Assigned task — Take the lines from the line containing "focal_mm: 74" through the end of the entries and output them exactly, with no pictures and nothing more.

━━━━━━

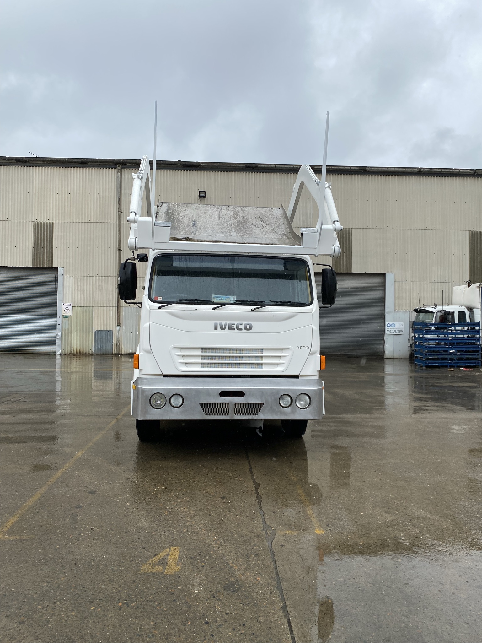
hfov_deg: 53.1
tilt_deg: +1.8
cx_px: 241
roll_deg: -1.5
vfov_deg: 67.3
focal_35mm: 26
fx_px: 483
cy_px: 322
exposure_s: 1/1629
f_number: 1.8
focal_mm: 4.25
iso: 32
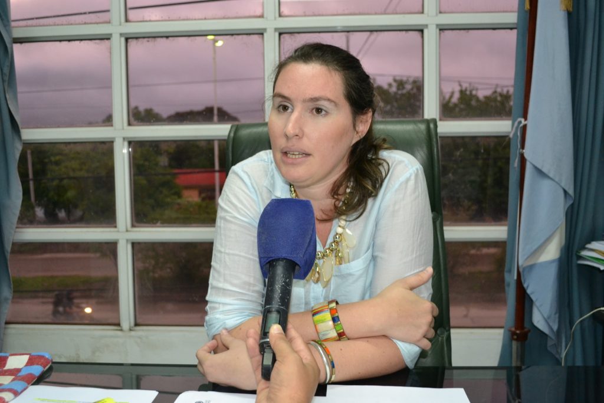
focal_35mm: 36
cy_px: 202
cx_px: 302
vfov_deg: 36.9
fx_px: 604
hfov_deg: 53.1
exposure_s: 1/60
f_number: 4
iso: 1600
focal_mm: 24
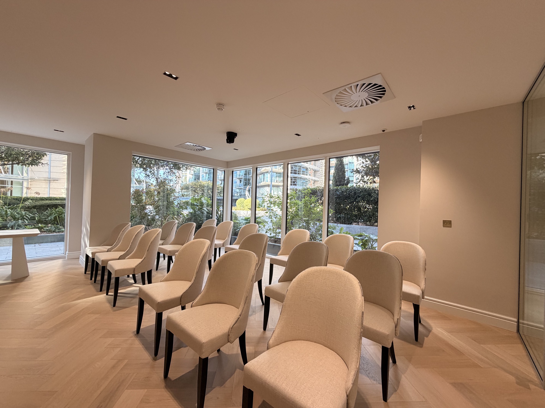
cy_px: 204
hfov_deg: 102.1
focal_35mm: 14
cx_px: 272
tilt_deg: +0.7
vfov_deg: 85.7
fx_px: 220
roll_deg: -1.3
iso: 125
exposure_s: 1/121
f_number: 2.2
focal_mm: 2.22
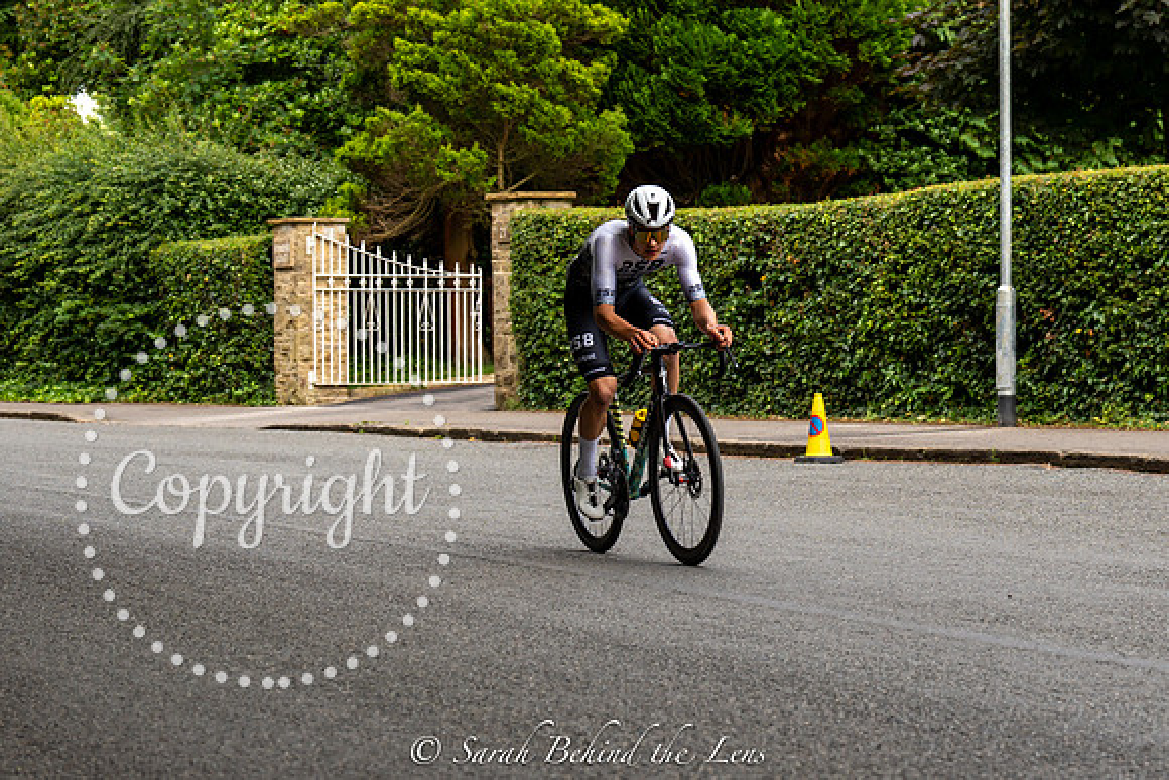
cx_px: 593
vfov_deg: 13.4
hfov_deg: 20.0
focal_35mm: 102
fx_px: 3318
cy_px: 398
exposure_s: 1/640
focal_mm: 74
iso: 250
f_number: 4.5
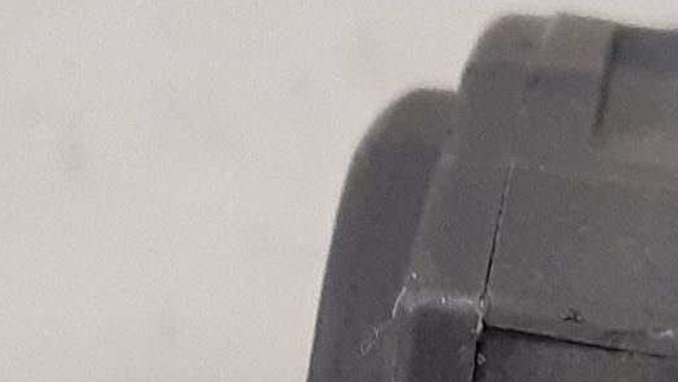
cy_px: 831
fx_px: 1978
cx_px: 527
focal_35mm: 110
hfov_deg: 19.3
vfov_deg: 10.0
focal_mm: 3.93
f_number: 1.7
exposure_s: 1/50
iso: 250
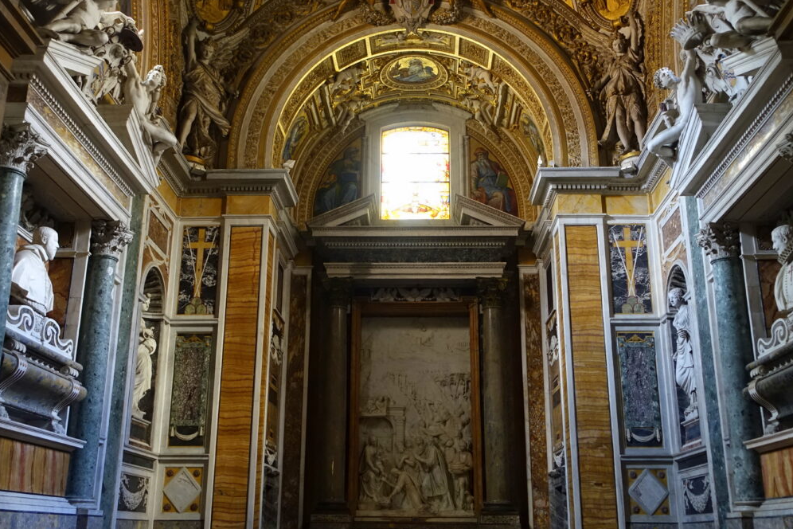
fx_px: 793
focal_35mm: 36
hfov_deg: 53.1
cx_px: 400
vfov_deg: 36.9
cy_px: 270
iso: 800
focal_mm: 12.99
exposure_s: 1/10
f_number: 2.8
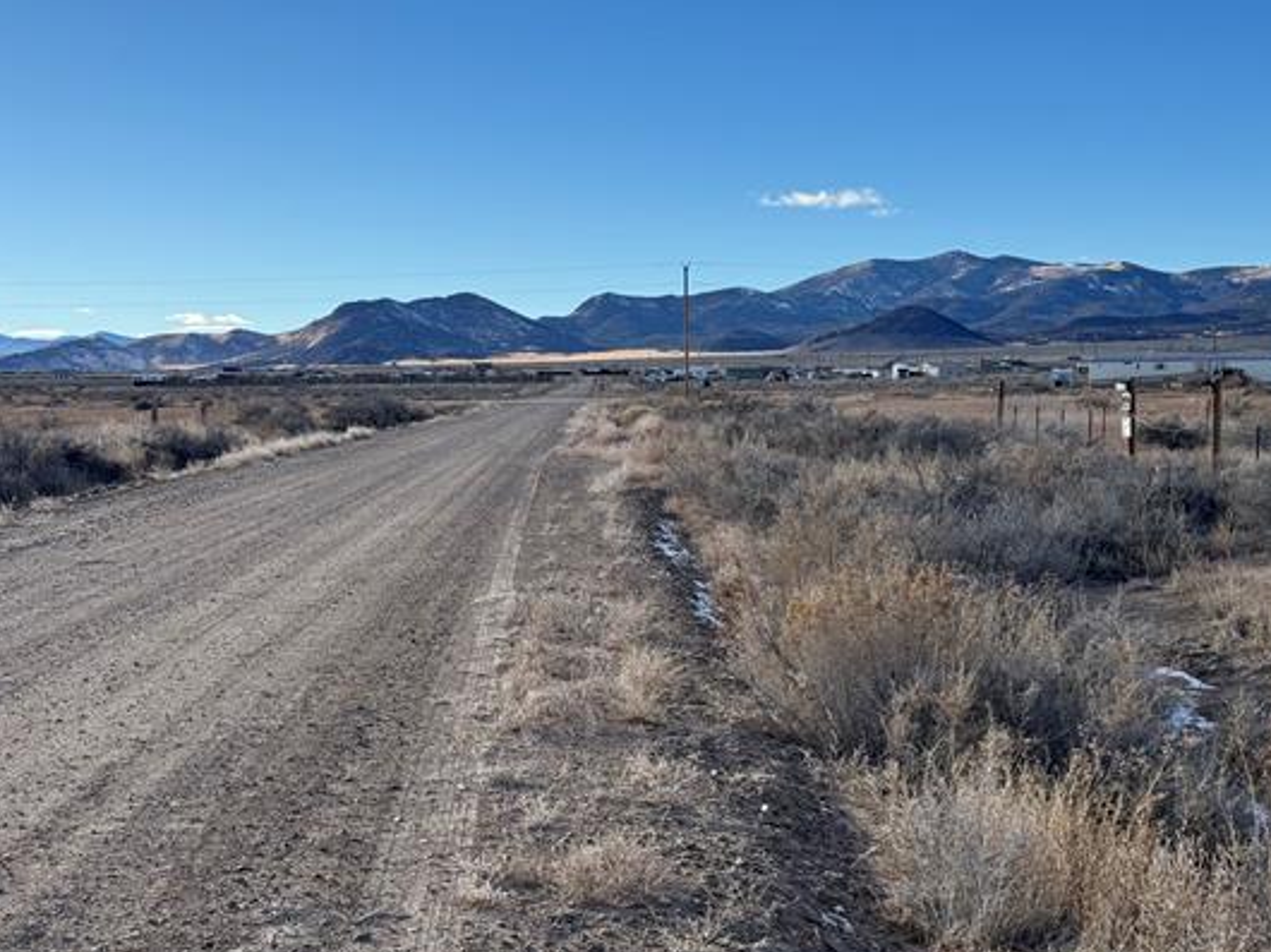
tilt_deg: -3.3
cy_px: 525
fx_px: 2129
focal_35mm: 58
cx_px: 530
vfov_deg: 25.2
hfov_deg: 33.2
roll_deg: +0.2
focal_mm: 6.76
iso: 64
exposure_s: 1/3425
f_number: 1.78
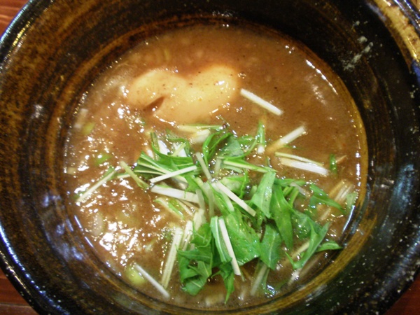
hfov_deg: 50.1
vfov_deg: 38.7
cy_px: 158
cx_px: 210
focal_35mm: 37
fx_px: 449
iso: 100
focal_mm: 6.6
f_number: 3.5
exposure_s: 1/5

━━━━━━

Reply to the exercise —
focal_mm: 74
iso: 250
f_number: 4.5
cy_px: 831
fx_px: 1978
cx_px: 527
focal_35mm: 110
hfov_deg: 19.3
vfov_deg: 10.0
focal_mm: 3.93
f_number: 1.7
exposure_s: 1/50
iso: 250
fx_px: 793
focal_35mm: 36
hfov_deg: 53.1
cx_px: 400
vfov_deg: 36.9
cy_px: 270
iso: 800
focal_mm: 12.99
exposure_s: 1/10
f_number: 2.8
tilt_deg: -3.3
cy_px: 525
fx_px: 2129
focal_35mm: 58
cx_px: 530
vfov_deg: 25.2
hfov_deg: 33.2
roll_deg: +0.2
focal_mm: 6.76
iso: 64
exposure_s: 1/3425
f_number: 1.78
hfov_deg: 50.1
vfov_deg: 38.7
cy_px: 158
cx_px: 210
focal_35mm: 37
fx_px: 449
iso: 100
focal_mm: 6.6
f_number: 3.5
exposure_s: 1/5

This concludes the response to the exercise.